### Übungstext

Schipanski: Selbstverständlich ist sowohl meine Bereitschaft als auch die Entscheidung der Fraktion Voraussetzung für meine Mitgliedschaft in dem Untersuchungsausschuss zur Terrorgruppe „Nationalsozialistischer Untergrund“ gewesen. Als Thüringer Bundestagsabgeordneter habe ich mich ohne Zögern dazu bereit erklärt, an der Aufklärung der Straftaten der Terrorgruppe mitzuarbeiten. Die Fraktion ist dem Personalvorschlag gefolgt.

Martius: Welche Eignungen bringen Sie für die Mitgliedschaft in besagtem Ausschuss mit?

Schipanski: Ich bin stellvertretendes Mitglied im Rechtsausschuss und verfüge als Rechtsanwalt über juristisches Fachwissen, das bei der Arbeit in diesem speziellen Gremium sehr hilfreich ist. Außerdem werden mir gesunder Menschenverstand und Objektivität helfen, die Faktenlage und beispielsweise die Sachverständigenberichte und Zeugenaussagen richtig zu bewerten.

Martius: Über welche Erfahrungen verfügten Sie zuvor über die Arbeitsweise von Geheimdiensten?


Schipanski:
Erfahrung über die Arbeitsweise von Geheimdiensten haben nur die Mitglieder des Parlamentarischen Kontrollgremiums, die die Tätigkeiten der Nachrichtendienste des Bundes überwachen. Beispielsweise ist der Obmann der CDU/CSU im Untersuchungsausschuss, Clemens Binninger, hier Mitglied. Ganz bewusst haben die Fraktionen aber nicht nur Mitglieder des Parlamentarischen Kontrollgremiums für den Untersuchungsausschuss ausgewählt, damit verschiedene Sichtweisen und Erfahrungen in die Ausschussarbeit eingebracht werden. So können Sie insgesamt feststellen, dass die Mitglieder des Untersuchungsausschusses ganz unterschiedliche Hintergründe haben.

######
### Bereitgestellte Einträge

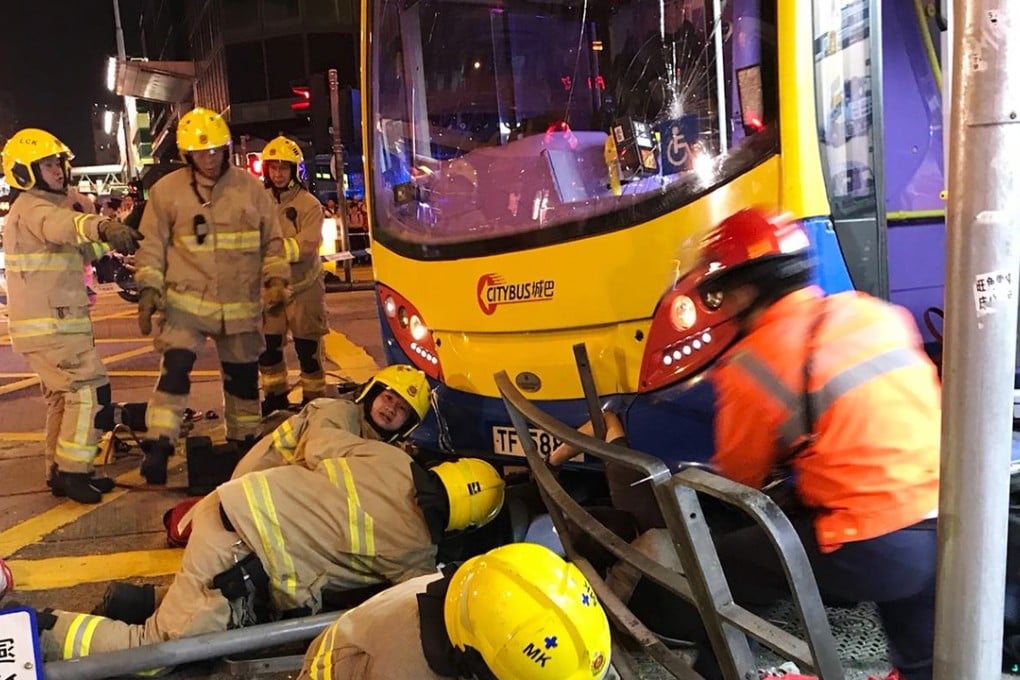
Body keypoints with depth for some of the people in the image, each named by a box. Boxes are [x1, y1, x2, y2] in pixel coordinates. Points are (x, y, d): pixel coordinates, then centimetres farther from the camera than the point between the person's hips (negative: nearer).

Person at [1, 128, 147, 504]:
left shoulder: (52, 204, 18)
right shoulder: (31, 209, -15)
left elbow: (76, 248, 28)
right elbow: (61, 225, -40)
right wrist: (102, 226, -59)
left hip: (57, 322, 11)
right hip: (48, 326, -11)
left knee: (64, 396, 16)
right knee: (90, 389, -14)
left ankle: (61, 473, 25)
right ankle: (72, 471, -8)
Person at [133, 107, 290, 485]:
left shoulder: (249, 187, 1)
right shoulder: (167, 191, -3)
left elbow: (272, 240, 7)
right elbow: (152, 246, 1)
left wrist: (275, 279, -4)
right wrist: (149, 288, -9)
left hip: (241, 306, 2)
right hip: (187, 301, -2)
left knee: (243, 376, 13)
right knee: (175, 367, -18)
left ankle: (245, 440, 32)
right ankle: (159, 446, -11)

######

> _Zu lösende Aufgaben_:
[a] Beantworte anhand des Übungstexts kurz:
(i) In welchem Ausschuss ist Schipanski stellvertretendes Mitglied?
(ii) Welchen Beruf nennt Schipanski als Quelle seines juristischen Fachwissens?
(iii) Wer ist Obmann der CDU/CSU im Untersuchungsausschuss?
[b] Schreibe den Abschnitt des Übungstexts wortgetreu ab, beginnend bei „Schipanski: Selbstverständlich ist“ und endend bei „besagtem Ausschuss mit?“.
[c] Stimmen diese Aussagen mit dem Übungstext überein? Antworte jeweils mit Ja oder Nein und zitiere die entscheidenden Worte.
(i) Schipanski ist Bundestagsabgeordneter aus Thüringen.
(ii) Die Fraktionen haben für den Untersuchungsausschuss ausschließlich Mitglieder des Parlamentarischen Kontrollgremiums ausgewählt.
(iii) Schipanski hat gezögert, sich zur Mitarbeit an der Aufklärung bereit zu erklären.

> _Antworten zur Übung_:
[a]
(i) Im Rechtsausschuss.
(ii) Rechtsanwalt.
(iii) Clemens Binninger.

[b]
Schipanski: Selbstverständlich ist sowohl meine Bereitschaft als auch die Entscheidung der Fraktion Voraussetzung für meine Mitgliedschaft in dem Untersuchungsausschuss zur Terrorgruppe „Nationalsozialistischer Untergrund“ gewesen. Als Thüringer Bundestagsabgeordneter habe ich mich ohne Zögern dazu bereit erklärt, an der Aufklärung der Straftaten der Terrorgruppe mitzuarbeiten. Die Fraktion ist dem Personalvorschlag gefolgt.

Martius: Welche Eignungen bringen Sie für die Mitgliedschaft in besagtem Ausschuss mit?

[c]
(i) Ja: „Als Thüringer Bundestagsabgeordneter“
(ii) Nein: „Ganz bewusst haben die Fraktionen aber nicht nur Mitglieder des Parlamentarischen Kontrollgremiums für den Untersuchungsausschuss ausgewählt“
(iii) Nein: „habe ich mich ohne Zögern dazu bereit erklärt“